In the material, rewrite everything from the line containing "left hip: (30, 202, -3)" down to the line containing "right ankle: (214, 255, -19)". Swap "Person" for "Subject" and leave everything else unchanged.

START EXERCISE INPUT

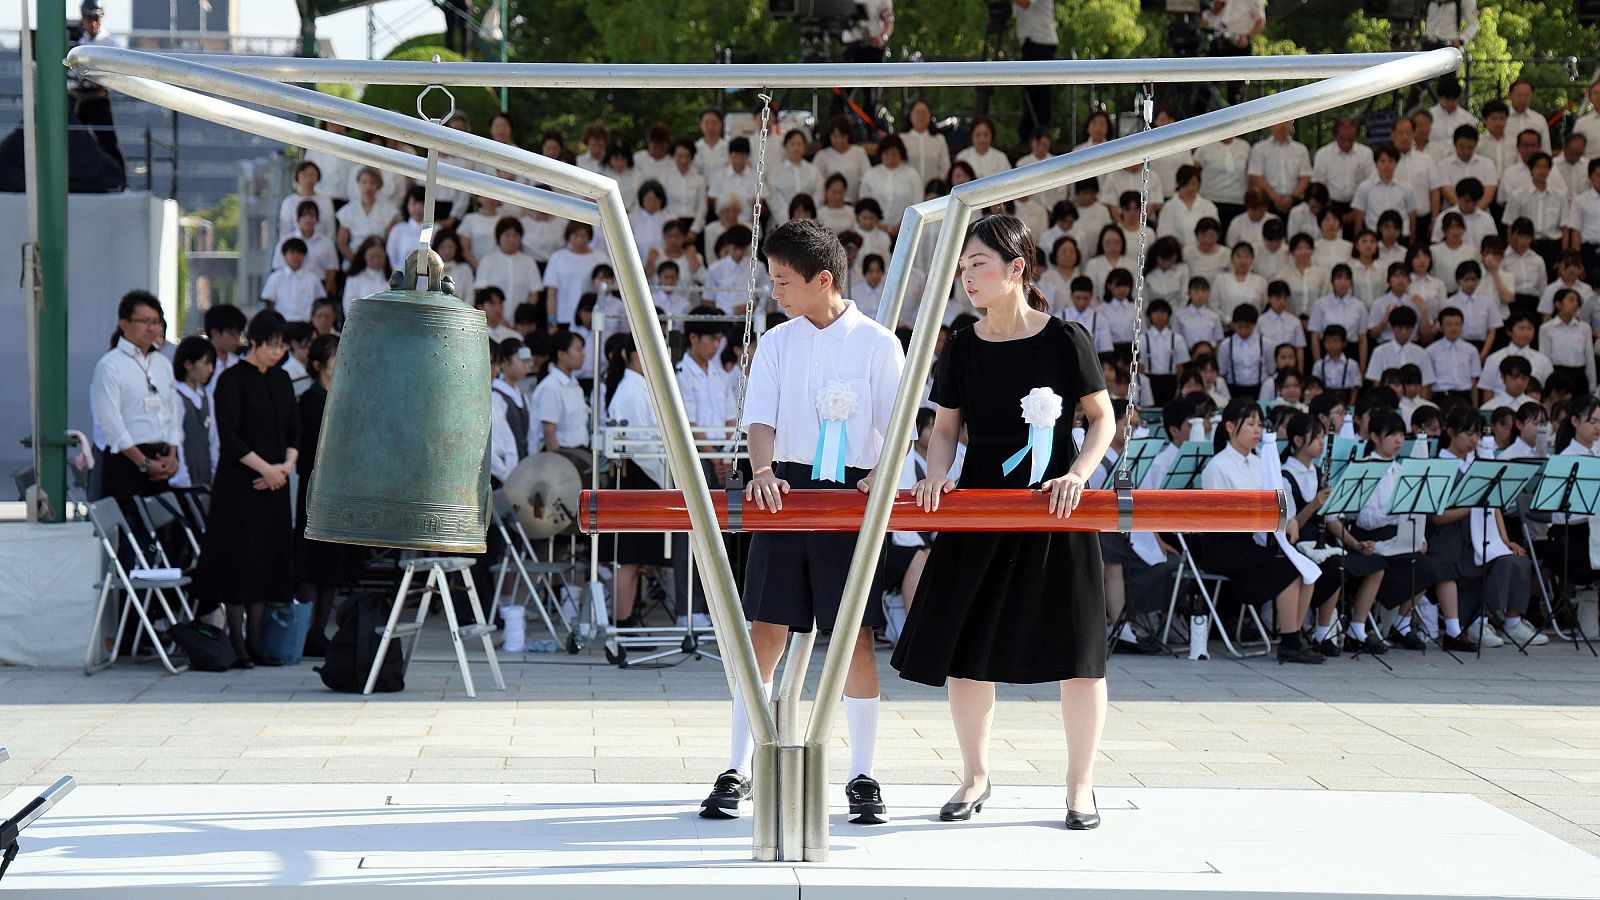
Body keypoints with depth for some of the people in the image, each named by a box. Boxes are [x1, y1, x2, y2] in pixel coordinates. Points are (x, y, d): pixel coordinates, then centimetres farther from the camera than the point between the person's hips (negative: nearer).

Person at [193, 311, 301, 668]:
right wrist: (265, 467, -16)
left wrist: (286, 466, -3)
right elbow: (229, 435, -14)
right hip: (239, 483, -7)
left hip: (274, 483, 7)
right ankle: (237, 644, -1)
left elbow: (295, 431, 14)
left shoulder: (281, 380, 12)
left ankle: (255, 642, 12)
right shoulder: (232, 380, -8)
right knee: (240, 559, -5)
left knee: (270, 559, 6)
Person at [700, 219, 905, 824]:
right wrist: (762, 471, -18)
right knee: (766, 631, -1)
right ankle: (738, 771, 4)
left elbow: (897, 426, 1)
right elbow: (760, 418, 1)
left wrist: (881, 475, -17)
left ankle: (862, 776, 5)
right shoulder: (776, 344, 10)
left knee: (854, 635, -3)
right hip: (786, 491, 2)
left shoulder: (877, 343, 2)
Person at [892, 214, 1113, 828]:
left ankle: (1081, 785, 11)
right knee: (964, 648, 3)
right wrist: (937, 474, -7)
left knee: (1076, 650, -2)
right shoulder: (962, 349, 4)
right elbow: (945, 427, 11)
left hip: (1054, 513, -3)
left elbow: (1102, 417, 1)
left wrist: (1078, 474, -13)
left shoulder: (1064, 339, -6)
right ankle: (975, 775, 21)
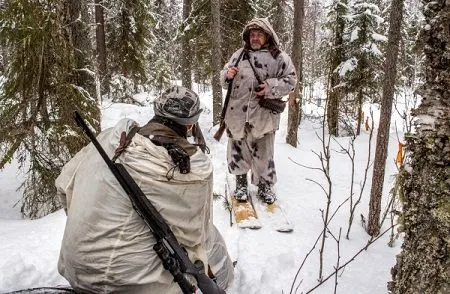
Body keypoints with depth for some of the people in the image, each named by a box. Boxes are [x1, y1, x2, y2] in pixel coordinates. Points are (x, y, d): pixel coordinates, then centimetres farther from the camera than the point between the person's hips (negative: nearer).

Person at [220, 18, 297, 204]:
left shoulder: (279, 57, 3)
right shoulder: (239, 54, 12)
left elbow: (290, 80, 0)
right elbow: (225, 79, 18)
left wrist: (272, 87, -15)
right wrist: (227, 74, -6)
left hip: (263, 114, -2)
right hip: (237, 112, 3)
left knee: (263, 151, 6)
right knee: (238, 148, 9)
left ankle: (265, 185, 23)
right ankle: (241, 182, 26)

END EXERCISE INPUT
START EXERCISE INPUT

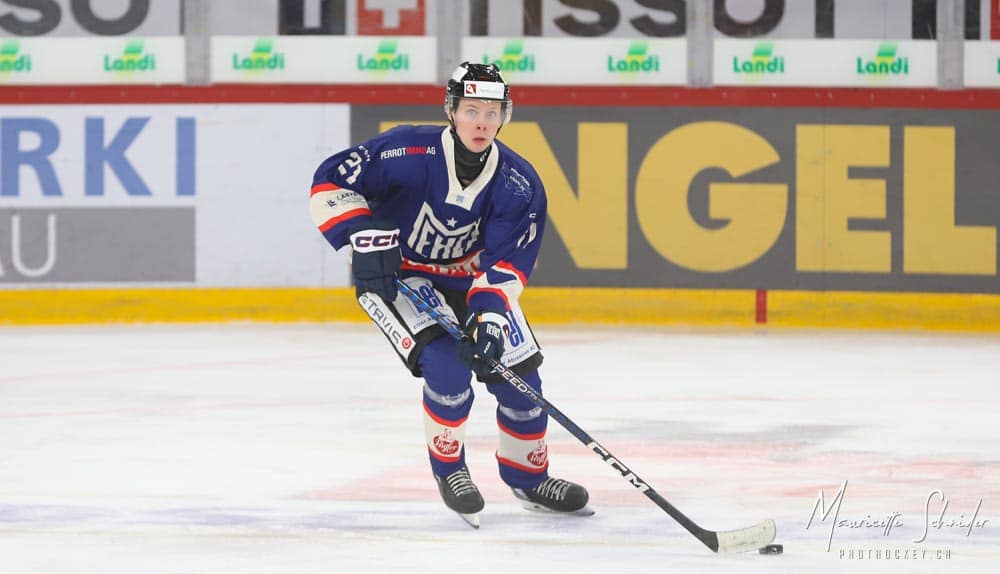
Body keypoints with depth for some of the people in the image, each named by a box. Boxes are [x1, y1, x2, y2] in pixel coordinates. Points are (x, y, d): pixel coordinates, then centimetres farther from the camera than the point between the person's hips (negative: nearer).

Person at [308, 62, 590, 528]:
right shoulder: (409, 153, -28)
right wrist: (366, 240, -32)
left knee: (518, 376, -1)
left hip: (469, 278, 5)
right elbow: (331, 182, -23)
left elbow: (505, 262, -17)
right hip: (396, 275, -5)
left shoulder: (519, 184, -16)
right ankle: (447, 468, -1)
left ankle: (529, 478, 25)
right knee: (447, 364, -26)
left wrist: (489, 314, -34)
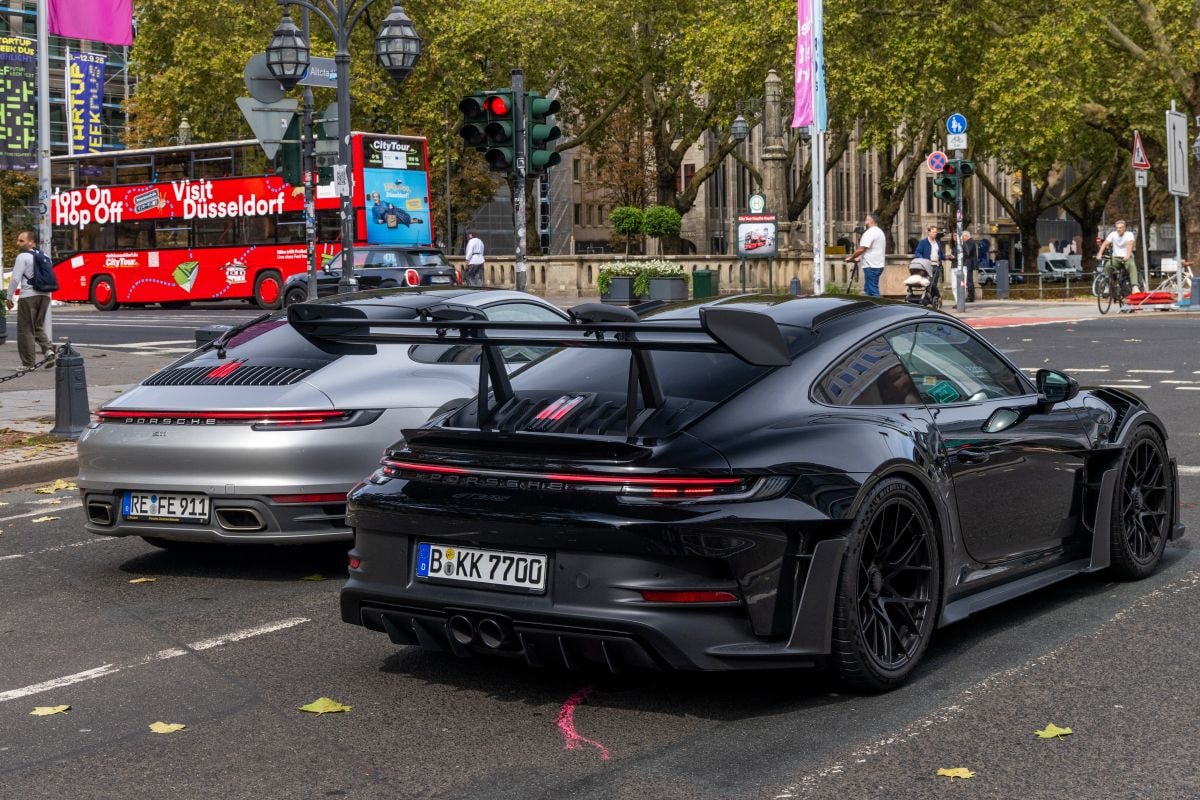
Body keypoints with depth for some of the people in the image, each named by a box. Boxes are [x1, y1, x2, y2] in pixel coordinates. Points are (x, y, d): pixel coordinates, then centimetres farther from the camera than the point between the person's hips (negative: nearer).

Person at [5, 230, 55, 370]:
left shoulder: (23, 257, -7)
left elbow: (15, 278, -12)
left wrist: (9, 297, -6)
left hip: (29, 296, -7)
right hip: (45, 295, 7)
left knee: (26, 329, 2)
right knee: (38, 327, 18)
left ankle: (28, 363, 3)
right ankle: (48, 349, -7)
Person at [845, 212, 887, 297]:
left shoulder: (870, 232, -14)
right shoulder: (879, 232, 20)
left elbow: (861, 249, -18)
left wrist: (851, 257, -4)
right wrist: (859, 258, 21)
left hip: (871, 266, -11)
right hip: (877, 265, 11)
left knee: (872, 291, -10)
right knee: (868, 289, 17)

END EXERCISE INPUT
START EXERCISE INPUT

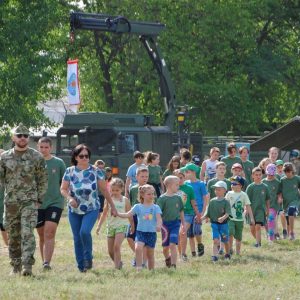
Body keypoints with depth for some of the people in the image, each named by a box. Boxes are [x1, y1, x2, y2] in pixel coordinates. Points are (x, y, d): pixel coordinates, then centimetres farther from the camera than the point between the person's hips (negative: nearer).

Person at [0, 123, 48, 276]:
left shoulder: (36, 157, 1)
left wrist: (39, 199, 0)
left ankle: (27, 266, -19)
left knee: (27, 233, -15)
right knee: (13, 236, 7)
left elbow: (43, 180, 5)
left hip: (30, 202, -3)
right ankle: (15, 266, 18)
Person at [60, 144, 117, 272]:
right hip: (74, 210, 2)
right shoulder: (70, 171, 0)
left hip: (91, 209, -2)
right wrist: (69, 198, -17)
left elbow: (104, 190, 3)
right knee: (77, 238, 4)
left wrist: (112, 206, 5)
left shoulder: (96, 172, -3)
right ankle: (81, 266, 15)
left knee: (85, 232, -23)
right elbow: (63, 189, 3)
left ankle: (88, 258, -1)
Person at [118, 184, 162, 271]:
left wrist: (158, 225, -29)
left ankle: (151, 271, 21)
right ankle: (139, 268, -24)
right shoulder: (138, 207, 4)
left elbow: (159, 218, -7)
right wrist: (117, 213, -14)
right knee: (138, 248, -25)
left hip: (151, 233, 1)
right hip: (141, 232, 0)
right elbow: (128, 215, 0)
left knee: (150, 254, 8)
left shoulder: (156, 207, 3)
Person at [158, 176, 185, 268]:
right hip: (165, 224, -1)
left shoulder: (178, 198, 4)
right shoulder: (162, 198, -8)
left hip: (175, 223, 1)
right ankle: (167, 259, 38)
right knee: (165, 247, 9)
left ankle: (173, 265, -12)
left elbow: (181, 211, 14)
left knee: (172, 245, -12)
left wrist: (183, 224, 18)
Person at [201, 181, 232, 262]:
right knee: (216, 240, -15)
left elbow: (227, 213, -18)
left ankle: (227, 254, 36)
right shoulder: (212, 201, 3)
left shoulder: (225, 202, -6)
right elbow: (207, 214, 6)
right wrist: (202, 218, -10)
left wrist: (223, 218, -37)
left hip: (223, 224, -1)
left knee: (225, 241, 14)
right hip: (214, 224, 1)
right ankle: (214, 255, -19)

END EXERCISE INPUT

◆ **ANSWER SECTION**:
left hip: (30, 202, -3)
right ankle: (15, 266, 18)
Subject at [60, 144, 117, 272]:
right hip: (74, 210, 2)
right shoulder: (70, 171, 0)
left hip: (91, 209, -2)
right wrist: (69, 198, -17)
left elbow: (104, 190, 3)
right knee: (77, 238, 4)
left wrist: (112, 206, 5)
left shoulder: (96, 172, -3)
right ankle: (81, 266, 15)
left knee: (85, 232, -23)
right elbow: (63, 189, 3)
left ankle: (88, 258, -1)
Subject at [118, 184, 162, 271]:
left wrist: (158, 225, -29)
left ankle: (151, 271, 21)
right ankle: (139, 268, -24)
right shoulder: (138, 207, 4)
left elbow: (159, 218, -7)
right wrist: (117, 213, -14)
right knee: (138, 248, -25)
left hip: (151, 233, 1)
right hip: (141, 232, 0)
right elbow: (128, 215, 0)
left knee: (150, 254, 8)
left shoulder: (156, 207, 3)
Subject at [158, 176, 185, 268]:
right hip: (165, 224, -1)
left shoulder: (178, 198, 4)
right shoulder: (162, 198, -8)
left hip: (175, 223, 1)
right ankle: (167, 259, 38)
right knee: (165, 247, 9)
left ankle: (173, 265, -12)
left elbow: (181, 211, 14)
left knee: (172, 245, -12)
left wrist: (183, 224, 18)
Subject at [201, 181, 232, 262]:
right knee: (216, 240, -15)
left elbow: (227, 213, -18)
left ankle: (227, 254, 36)
right shoulder: (212, 201, 3)
left shoulder: (225, 202, -6)
right elbow: (207, 214, 6)
right wrist: (202, 218, -10)
left wrist: (223, 218, -37)
left hip: (223, 224, -1)
left knee: (225, 241, 14)
right hip: (214, 224, 1)
right ankle: (214, 255, -19)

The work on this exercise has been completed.